Syncthing "stuck" syncing because of device that doesn't exist?

We have about 25 machines that all keep a handful of folders in sync. Things worked beautifully until roughly 3 weeks ago. I’m pretty sure there was a syncthing update. All the boxes are running v1.8.0, Linux (64 bit) “Fermium Flea”.

As you can see in the screenshot below the box named “uslog00nas01” shows every folder is “Up to date”, but for some reason it’s syncing with almost every other machine on the list. You can also see there’s no data being transferred.

Checking the other boxes doesn’t reveal anything too interesting. Just the same “Up to date” on all their folders and a large amount of data to sync.

…but a few boxes actually list one or two folders as “out of sync”. Most of them show that 0 bytes need to be transferred and it’s usually one or a few files.

Screenshot from 2020-08-18 07-45-15

A few machines show “out of sync” and list a good number of files. For example, one says “116 items, ~13.5 MiB”. When I click on it I never see a list of files.

Here’s the part that’s strange to me.

every single box shows it needs to transfer data from every other box. Clicking on a box under “Remote Devices”, then clicking the amount that needs to be transferred (for example “160,689 items, ~75.9 GiB”) gives me the following:

What device is “AODWTOK”? Who knows? It doesn’t show up in the device list on any machine.

When I look at the “This Device” section of every box, I see almost no traffic. Maybe a few bytes of upload/download. When I poke through each machine in the “Remote Devices” of every syncthing instance, I see 0 bytes for almost everything. Where it is non-zero, I see a few intermittent bytes.

Steps I have tried to fix the problem:

  • Stopped syncthing everywhere, ran syncthing -reset-deltas. After a few hours of churning I end up back in the same state.
  • Stopped syncthing everywhere, ran syncthing -reset-database. After a few days of churning I end up back in the same state.
  • Stopped syncthing, prevented all access to the affected folders by users over the weekend, tried -reset-database again.

Any thoughts?

1 Like

After every update is usually does a full index exchange, which means we refresh what other side claims to have.

I’d start by checking if for a given folder, local/global counts match on multiple devices.

Mod device shows the first few characters of the device id (not the device name).

1 Like

Were those out of sync files deleted or do they still exist on purpose?

At first glance it looks like my problem with an unknown (former deleted?) node in [v1.8.0] Local and global state swapped between two nodes .

1 Like

I’ve left it running from Friday evening until Monday morning with no access to the folders (they are shared via Samba). The syncthing instances aren’t really exchanging any significant traffic.

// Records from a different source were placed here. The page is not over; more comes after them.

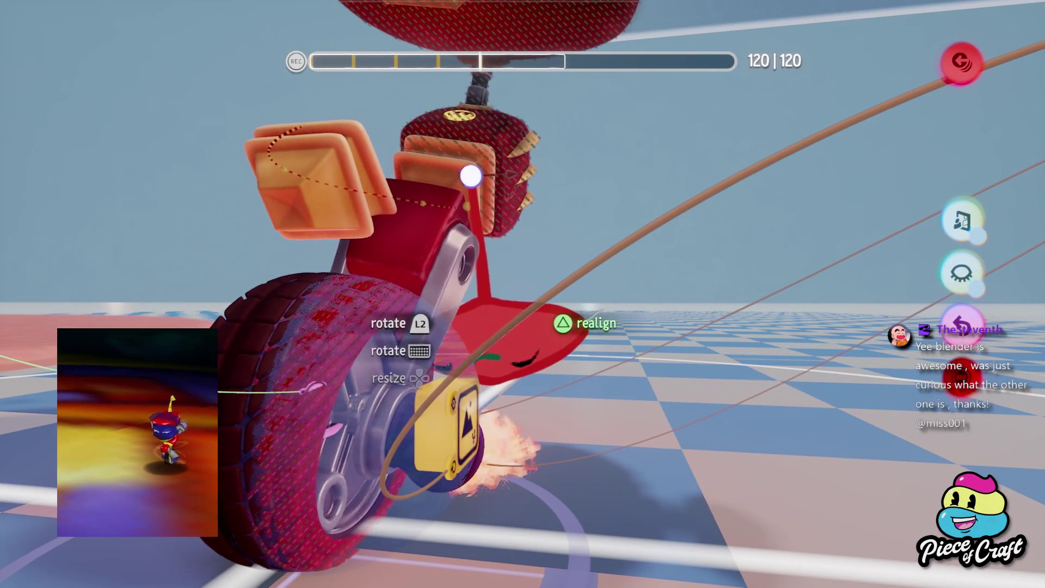
# - Drag the red plate off the robot's wheel hub
pyautogui.moveTo(499, 389)
pyautogui.mouseDown()
pyautogui.moveTo(466, 501)
pyautogui.moveTo(116, 490)
pyautogui.moveTo(16, 180)
pyautogui.mouseUp()
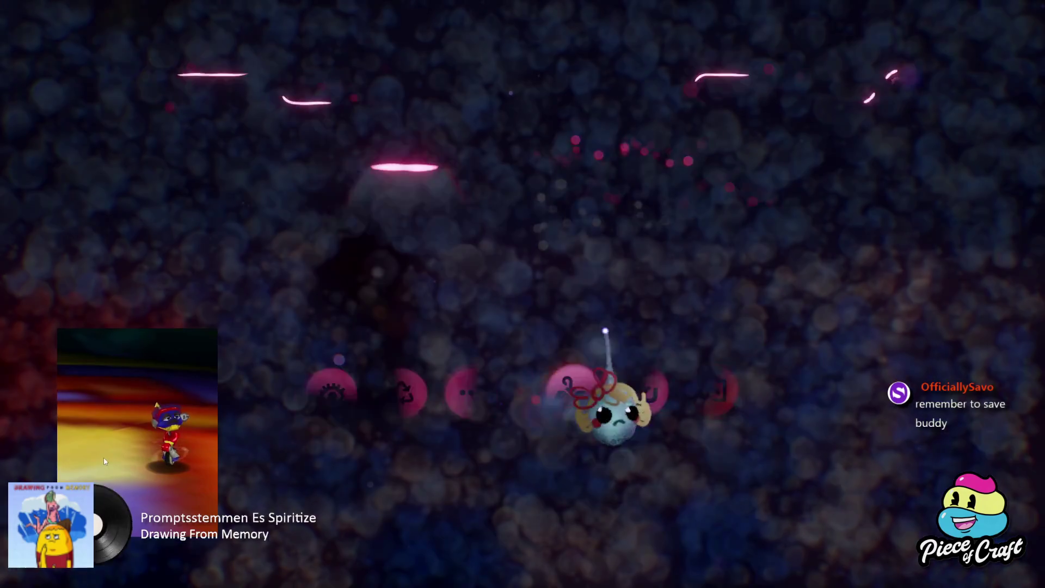
# - Save the robot creation to My Creations from the quick-save menu
pyautogui.click(568, 387)
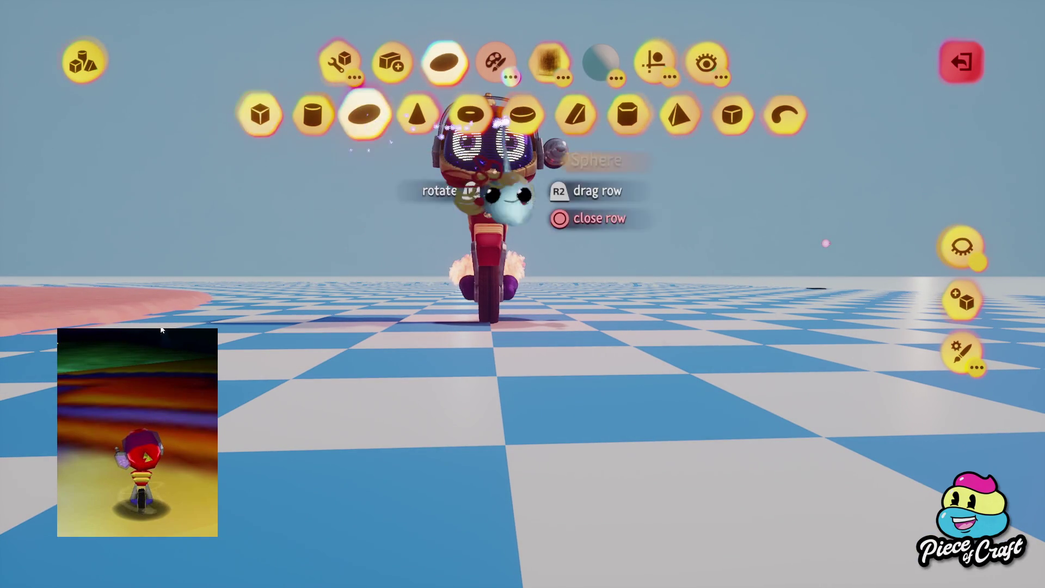
# - Switch from the shape tools to the guide tools
pyautogui.click(656, 63)
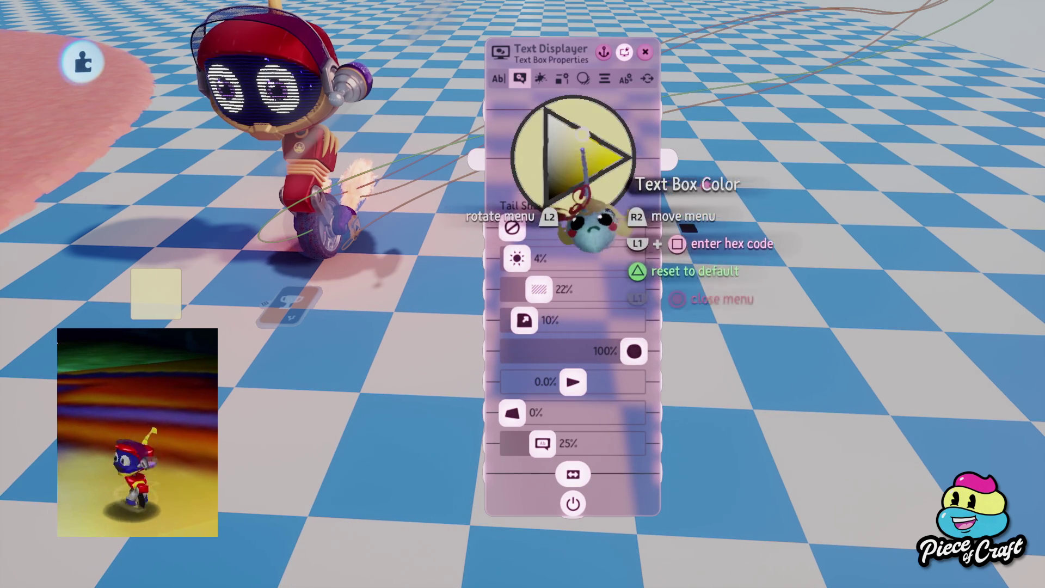
# - Keep the text box yellow, set Tail Shape to None, check border properties, and close the settings
pyautogui.moveTo(600, 145); pyautogui.dragTo(600, 145)
pyautogui.click(511, 227)
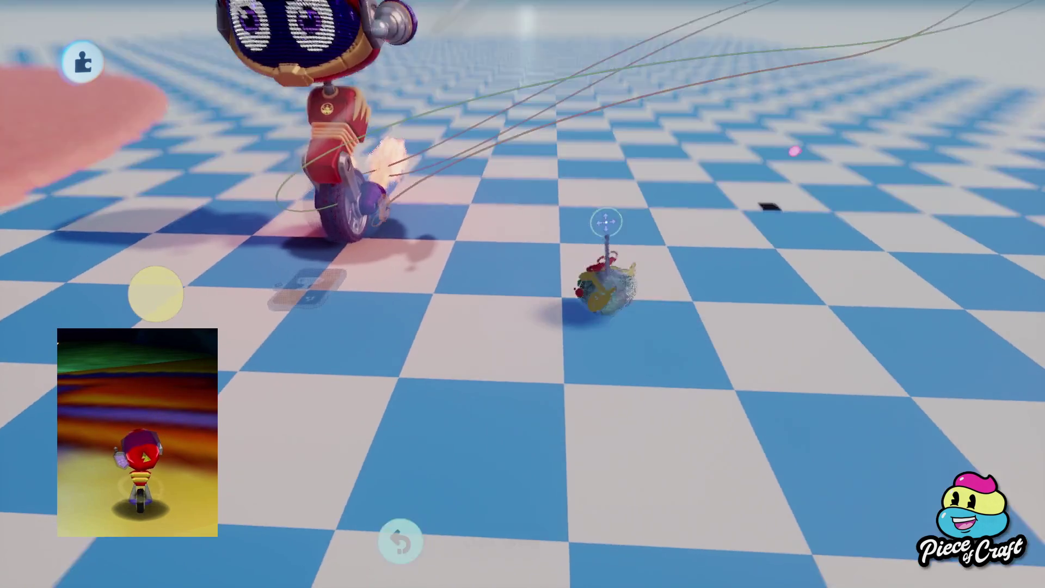
pyautogui.moveTo(609, 158)
pyautogui.press('Right')
pyautogui.press('Right')
pyautogui.press('Right')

I grepped through the .config/samba/config.xml file and I don’t see any Device IDs with those characters. Is this maybe a database issue instead of a config file issue? i.e. the database knows about an old host even though it was removed from the config file?

The local and global states differ by a handful of files on boxes that have a folder that says it’s “out of sync”. Sometimes it’s one or two files, sometimes it’s a few hundred.

1 Like

Database records who last modified the file, regardless of what’s in the config, as these two things are not related.

It’s possible that the last change was advertised by that device, but it has now been removed from everywhere, nowhere to be found anymore, and nobody can download that version of the file, as that device that advertised is gone, and nobody else has a copy.

2 Likes

Could you query the api for info about one of the files shown in the out-of-sync-list: https://docs.syncthing.net/rest/db-file-get.html

1 Like

I can’t see the out-of-sync list. The “Out of Sync” folders show 1 (or a few files) out of sync, but zero bytes:

Screenshot from 2020-08-18 12-29-31

Clicking the link never shows any files:

I mean the one on the remote devices you showed in the first post.

As to out-of-sync numbers not displaying any items in the list: That’s a “accounting error”. Those numbers are adjusted on the fly, while the list is populated from the db. Unfortunately there’s no real angle to debug this after it happened. You can recalculate the numbers by running Syncthing once with STRECHECKDBEVERY=1s.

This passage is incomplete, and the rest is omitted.